**THE TASK**
Continue the appellate court opinion on Cole's Chapter 7 bankruptcy and PRN's claims, starting after its last sentence.

--- SUPPLIED TEXT Enclosed Below ---

Peter H. Levitt, Jack C. McElroy, Shutts & Bowen, LLP, Orlando, FL, Jeffrey S. Elkins, Shutts & Bowen, LLP, Miami, FL, Daniel Nordby, Shutts & Bowen, LLP, Tallahassee, FL, James Timko, Dean Mead Egerton Bloodworth Capouano & Bozarth, PA, Orlando, FL, for Plaintiff-Appellant.
Christopher Thompson, Howard S. Marks, Burr & Forman, LLP, Orlando, FL, Kenneth D. Herron, Jr., Herron Hill Law Group, PLLC, Orlando, FL, for Defendant-Appellee.
Before Jill Pryor and Grant, Circuit Judges, and Maze,* District Judge.
William W. ("Bill") Cole, Jr., petitioned for Chapter 7 bankruptcy and listed PRN Real Estate & Investments, Ltd. ("PRN") as his primary creditor. PRN sought to exempt debts that Cole owes PRN from being discharged. The bankruptcy court granted judgment for Cole on all of PRN's claims and fully discharged Cole's debt. The district court affirmed.

--- End of Enclosed SUPPLIED TEXT ---
--- SUPPLIED INFORMATION Enclosed Below ---

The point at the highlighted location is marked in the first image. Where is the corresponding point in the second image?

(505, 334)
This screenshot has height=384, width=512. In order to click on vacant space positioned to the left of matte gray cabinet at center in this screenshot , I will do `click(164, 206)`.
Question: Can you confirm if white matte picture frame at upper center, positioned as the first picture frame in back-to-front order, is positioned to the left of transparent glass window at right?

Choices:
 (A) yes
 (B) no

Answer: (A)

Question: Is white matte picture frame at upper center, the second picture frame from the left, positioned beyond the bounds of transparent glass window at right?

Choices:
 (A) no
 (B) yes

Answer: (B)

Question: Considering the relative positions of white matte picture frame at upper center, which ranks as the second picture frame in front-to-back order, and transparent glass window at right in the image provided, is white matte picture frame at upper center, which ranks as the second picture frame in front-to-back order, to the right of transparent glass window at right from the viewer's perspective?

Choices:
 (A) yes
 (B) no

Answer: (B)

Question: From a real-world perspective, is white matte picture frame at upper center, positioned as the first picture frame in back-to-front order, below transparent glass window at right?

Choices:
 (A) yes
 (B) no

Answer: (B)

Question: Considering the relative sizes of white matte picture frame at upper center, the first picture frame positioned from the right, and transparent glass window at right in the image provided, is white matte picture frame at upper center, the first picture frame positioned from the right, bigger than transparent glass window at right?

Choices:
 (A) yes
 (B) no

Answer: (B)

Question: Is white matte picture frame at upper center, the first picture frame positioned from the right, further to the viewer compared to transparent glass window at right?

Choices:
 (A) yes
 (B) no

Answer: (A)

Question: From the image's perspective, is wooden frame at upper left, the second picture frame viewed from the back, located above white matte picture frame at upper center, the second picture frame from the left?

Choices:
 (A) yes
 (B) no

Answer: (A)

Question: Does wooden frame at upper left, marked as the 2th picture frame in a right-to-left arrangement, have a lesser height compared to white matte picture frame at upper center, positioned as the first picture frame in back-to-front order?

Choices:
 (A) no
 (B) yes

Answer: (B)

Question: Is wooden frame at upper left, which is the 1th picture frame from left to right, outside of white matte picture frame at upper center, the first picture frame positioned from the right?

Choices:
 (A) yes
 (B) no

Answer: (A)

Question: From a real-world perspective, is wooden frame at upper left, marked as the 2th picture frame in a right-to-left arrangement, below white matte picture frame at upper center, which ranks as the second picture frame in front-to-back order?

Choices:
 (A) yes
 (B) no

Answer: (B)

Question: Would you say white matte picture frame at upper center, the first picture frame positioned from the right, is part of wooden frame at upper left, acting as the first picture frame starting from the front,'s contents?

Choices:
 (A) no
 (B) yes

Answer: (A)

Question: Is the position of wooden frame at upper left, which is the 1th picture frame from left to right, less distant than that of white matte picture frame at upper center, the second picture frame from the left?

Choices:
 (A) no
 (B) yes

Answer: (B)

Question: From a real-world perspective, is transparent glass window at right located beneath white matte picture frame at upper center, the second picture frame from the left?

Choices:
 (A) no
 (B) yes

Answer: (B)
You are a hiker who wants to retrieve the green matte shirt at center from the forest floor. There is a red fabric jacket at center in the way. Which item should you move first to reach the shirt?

--- End of Enclosed SUPPLIED INFORMATION ---

**RESPONSE AREA**
For the reasons explained below, we agree with each of the bankruptcy court's rulings except one: we find that PRN pleaded a viable discharge exception in Count 3. We therefore AFFIRM IN PART and REVERSE IN PART the bankruptcy court's rulings and REMAND for further proceedings.
Bill Cole and Nancy Rossman partnered to develop residential real estate for more than a decade. But their relationship has since devolved into what the bankruptcy court described as "open warfare." In short, Rossman claims that Cole sought bankruptcy to avoid paying the $15-plus million debt he owed Rossman's company, PRN. She also claims that Cole committed multiple acts of fraud to place his assets out of PRN's reach. The resulting fight has spilled across multiple state and federal courts, returning now to us for a second time.
Bill Cole has worn many hats: accountant, CFO, and real estate developer. As a developer, Cole would identify lucrative projects, then find investors and builders. Cole managed the projects on both ends, funding and construction. Some projects he managed through entities that he created for the project; others he managed with his partner, Allan Goldberg, through their joint business, C&G Real Estate Group, LLC ("C&G").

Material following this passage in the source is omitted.